For many years he was one of the Bay Area's leading editorial cartoonists and later became noted for maps that he drew to illustrate news stories and travel articles. His editorial cartoons, which appeared in the 1930's, always contained a little bird in the corner as a signature.
A series of road maps he drew in the early days of the automobile, to illustrate road tours throughout the state, was later issued in book form by The Tribune. A few years ago "Ket" drew a map showing how San Fransisco Bay is shrinking, and it was quickly adopted as a symbol by the Save the Bay Association and is now flown as a pennant by boats taking part in the annual opening of the Bay yachting season.
"Ket" was born in St. Helena; the son of pioneer parents who named him Benjamin Franklin Kettlewell. He graduated from St. Helena High School and as a youth arrived in San Francisco with a shipment of relief supplies after the 1906 earthquake and fire.

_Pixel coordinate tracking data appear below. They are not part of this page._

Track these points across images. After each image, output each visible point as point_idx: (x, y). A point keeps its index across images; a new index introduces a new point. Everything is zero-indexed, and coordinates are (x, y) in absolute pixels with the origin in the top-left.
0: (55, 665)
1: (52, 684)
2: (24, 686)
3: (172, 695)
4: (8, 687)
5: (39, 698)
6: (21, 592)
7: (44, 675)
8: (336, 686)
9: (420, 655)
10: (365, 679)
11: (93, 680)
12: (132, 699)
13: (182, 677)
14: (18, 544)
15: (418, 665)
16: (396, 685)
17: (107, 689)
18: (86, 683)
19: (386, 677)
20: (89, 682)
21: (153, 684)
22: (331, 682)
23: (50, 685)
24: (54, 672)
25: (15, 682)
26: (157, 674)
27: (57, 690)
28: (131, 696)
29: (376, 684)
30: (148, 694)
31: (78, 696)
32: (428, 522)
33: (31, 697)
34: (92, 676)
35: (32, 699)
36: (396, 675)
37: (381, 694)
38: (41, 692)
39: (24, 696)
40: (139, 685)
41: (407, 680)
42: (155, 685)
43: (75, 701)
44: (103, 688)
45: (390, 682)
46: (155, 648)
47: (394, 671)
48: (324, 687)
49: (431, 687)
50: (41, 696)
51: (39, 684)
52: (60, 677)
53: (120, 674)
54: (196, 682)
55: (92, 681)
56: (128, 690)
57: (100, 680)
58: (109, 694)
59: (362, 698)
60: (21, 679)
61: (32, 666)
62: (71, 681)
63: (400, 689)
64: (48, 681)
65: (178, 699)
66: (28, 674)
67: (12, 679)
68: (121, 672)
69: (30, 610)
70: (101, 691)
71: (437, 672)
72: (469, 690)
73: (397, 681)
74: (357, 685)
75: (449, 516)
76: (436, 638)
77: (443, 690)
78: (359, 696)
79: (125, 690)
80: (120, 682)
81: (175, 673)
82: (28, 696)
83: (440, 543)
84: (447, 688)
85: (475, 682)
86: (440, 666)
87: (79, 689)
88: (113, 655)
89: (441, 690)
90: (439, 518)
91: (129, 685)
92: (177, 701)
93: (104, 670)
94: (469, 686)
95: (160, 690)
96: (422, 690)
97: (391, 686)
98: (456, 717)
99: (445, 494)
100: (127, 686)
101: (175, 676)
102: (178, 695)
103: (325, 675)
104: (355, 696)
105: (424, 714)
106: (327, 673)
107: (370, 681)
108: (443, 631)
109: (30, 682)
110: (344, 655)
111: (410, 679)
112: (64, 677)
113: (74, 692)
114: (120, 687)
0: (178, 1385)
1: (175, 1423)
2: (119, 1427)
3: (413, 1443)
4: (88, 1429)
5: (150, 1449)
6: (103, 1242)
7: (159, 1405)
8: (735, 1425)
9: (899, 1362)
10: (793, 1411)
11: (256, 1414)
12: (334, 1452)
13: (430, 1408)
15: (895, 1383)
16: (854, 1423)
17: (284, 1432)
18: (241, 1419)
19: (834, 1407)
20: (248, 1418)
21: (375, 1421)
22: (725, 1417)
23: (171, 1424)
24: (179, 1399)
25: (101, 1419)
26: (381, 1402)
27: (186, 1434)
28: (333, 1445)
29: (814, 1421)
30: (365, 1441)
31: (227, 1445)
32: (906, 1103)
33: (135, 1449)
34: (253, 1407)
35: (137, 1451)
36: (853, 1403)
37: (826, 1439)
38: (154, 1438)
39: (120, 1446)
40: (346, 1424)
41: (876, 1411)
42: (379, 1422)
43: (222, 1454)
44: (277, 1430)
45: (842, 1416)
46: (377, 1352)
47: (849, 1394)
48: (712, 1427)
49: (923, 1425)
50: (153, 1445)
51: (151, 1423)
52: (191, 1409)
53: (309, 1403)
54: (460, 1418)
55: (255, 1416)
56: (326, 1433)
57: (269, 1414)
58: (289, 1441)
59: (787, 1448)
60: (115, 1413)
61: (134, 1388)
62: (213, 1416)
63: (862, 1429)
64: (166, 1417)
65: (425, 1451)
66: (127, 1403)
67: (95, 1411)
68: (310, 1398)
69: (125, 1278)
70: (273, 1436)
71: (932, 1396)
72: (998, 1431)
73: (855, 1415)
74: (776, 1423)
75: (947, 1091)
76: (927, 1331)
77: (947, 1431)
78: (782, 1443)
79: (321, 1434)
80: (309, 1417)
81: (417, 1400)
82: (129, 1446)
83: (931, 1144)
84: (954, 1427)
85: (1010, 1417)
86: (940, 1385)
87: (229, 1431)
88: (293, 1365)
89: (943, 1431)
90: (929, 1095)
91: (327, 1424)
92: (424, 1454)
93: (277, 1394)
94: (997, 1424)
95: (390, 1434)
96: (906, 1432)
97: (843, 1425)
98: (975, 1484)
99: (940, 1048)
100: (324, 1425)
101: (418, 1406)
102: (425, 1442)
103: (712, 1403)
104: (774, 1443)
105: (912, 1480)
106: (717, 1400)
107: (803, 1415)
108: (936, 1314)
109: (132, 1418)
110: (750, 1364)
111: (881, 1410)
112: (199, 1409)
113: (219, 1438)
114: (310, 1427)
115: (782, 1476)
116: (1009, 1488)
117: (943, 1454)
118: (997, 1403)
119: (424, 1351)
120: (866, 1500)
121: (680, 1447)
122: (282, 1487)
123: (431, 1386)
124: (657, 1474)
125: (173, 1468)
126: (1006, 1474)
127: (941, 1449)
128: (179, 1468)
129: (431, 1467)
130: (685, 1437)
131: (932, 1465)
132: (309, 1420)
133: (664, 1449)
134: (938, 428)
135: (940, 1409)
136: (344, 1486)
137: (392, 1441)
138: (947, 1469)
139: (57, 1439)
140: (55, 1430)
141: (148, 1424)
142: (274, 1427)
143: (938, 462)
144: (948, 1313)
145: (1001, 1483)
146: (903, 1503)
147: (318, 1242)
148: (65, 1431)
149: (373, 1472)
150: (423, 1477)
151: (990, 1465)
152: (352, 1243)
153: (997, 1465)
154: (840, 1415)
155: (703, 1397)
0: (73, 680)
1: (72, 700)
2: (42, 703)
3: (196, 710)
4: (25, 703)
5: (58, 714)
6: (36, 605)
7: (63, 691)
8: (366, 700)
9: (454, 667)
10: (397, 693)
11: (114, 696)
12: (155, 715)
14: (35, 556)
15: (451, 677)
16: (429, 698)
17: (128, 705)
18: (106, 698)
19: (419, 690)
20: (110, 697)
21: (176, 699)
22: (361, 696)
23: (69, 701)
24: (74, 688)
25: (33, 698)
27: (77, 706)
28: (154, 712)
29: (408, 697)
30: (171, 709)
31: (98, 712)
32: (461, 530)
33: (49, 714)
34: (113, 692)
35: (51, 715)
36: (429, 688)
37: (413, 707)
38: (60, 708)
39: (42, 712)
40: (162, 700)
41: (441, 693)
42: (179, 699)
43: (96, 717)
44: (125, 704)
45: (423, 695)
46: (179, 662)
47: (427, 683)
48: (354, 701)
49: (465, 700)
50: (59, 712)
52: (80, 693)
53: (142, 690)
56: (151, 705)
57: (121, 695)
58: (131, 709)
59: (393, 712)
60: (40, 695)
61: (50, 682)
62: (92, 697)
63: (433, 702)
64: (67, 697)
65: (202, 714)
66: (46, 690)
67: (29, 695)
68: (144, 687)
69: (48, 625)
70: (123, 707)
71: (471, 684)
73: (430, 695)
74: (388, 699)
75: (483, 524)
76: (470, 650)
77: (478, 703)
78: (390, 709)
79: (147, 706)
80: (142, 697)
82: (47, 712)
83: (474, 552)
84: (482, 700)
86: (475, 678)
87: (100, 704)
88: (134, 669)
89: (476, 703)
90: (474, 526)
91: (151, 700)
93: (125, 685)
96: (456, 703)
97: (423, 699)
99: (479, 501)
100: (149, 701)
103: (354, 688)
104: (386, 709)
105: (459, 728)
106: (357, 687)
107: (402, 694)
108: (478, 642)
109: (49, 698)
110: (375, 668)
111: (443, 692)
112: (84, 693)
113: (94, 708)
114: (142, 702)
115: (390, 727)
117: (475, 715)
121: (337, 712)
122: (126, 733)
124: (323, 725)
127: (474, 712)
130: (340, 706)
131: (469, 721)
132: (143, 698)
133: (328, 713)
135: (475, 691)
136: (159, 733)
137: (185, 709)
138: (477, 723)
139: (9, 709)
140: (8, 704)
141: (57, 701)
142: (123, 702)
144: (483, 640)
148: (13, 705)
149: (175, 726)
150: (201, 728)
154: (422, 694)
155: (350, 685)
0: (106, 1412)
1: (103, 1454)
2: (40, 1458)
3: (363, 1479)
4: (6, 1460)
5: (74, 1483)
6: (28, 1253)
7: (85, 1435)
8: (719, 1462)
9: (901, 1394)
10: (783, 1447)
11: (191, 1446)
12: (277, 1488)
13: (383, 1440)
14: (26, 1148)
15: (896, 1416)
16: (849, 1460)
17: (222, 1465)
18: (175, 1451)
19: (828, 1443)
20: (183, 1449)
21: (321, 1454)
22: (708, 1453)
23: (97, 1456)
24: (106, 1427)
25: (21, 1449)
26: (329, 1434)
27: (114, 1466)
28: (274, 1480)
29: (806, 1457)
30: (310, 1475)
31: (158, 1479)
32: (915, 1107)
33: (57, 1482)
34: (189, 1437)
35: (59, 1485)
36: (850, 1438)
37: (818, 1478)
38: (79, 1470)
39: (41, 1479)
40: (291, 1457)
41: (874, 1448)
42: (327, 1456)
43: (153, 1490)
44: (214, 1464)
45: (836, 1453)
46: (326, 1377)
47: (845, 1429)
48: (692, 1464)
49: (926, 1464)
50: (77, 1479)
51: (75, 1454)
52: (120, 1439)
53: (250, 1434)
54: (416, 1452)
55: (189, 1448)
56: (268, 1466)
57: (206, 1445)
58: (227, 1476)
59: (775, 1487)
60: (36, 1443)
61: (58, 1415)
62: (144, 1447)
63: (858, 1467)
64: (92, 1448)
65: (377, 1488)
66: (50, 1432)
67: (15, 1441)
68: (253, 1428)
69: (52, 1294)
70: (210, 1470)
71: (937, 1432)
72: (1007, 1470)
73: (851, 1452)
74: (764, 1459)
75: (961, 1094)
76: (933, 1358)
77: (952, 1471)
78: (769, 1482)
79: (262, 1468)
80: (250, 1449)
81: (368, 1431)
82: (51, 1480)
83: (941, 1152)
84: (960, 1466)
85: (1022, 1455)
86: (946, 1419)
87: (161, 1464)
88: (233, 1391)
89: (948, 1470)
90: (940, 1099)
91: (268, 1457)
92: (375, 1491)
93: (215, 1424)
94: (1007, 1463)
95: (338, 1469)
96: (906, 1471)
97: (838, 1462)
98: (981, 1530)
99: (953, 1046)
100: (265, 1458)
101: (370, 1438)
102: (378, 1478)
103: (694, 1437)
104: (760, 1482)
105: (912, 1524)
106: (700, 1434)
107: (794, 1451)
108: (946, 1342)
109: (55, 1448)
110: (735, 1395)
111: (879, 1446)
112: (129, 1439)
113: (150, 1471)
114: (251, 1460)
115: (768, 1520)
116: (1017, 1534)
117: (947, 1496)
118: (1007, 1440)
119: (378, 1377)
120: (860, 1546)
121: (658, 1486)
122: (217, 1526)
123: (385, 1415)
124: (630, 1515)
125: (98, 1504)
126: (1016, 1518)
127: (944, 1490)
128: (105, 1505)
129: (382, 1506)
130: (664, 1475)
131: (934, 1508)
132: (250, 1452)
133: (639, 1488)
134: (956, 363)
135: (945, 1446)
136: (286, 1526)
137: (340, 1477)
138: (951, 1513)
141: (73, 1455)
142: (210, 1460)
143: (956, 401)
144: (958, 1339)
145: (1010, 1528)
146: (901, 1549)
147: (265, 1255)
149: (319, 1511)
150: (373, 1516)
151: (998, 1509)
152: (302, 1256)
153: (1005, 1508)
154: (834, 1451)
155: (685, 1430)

Later he lived in that city with his grandfather while attending the old Hopkins Art School on the site of what is now the Mark Hopkins Hotel. He came to work for The Tribune in 1912 and soon became head of the art room, no one is any longer sure exactly when, but the best estimates place it around 1917.
"Ket" combined one of his many hobbies- photography with his art work, taking pictures to illustrate those early auto tours and later (illegible newspaper) with columnist Jack Burroughs on a popular feature called "Your Town." He often put in long hours in The Tribune's photography darkroom, developing and printing pictures he and others had taken.
An amateur astronomer of note, "Ket" designed and built several of his own telescopes. He was believed to be a founding member of the East Bay Astronomical Society and for more than 25 years was one of its directors.In 1948 "Ket's" drawing of Sutter's Mill was accepted by the U.S. Post Office Department as the design for a stamp commemorating the discovery of gold in California.
He was a inveterate tinkerer. Often he designed his own tools and one of his last projects was building a gem polisher for a friend. His other hobbies included metalworking, woodworking and stamp collecting."Ket" was a man who couldn't say no, an associate recalls, "Any time someone asked him to do something he'd try it."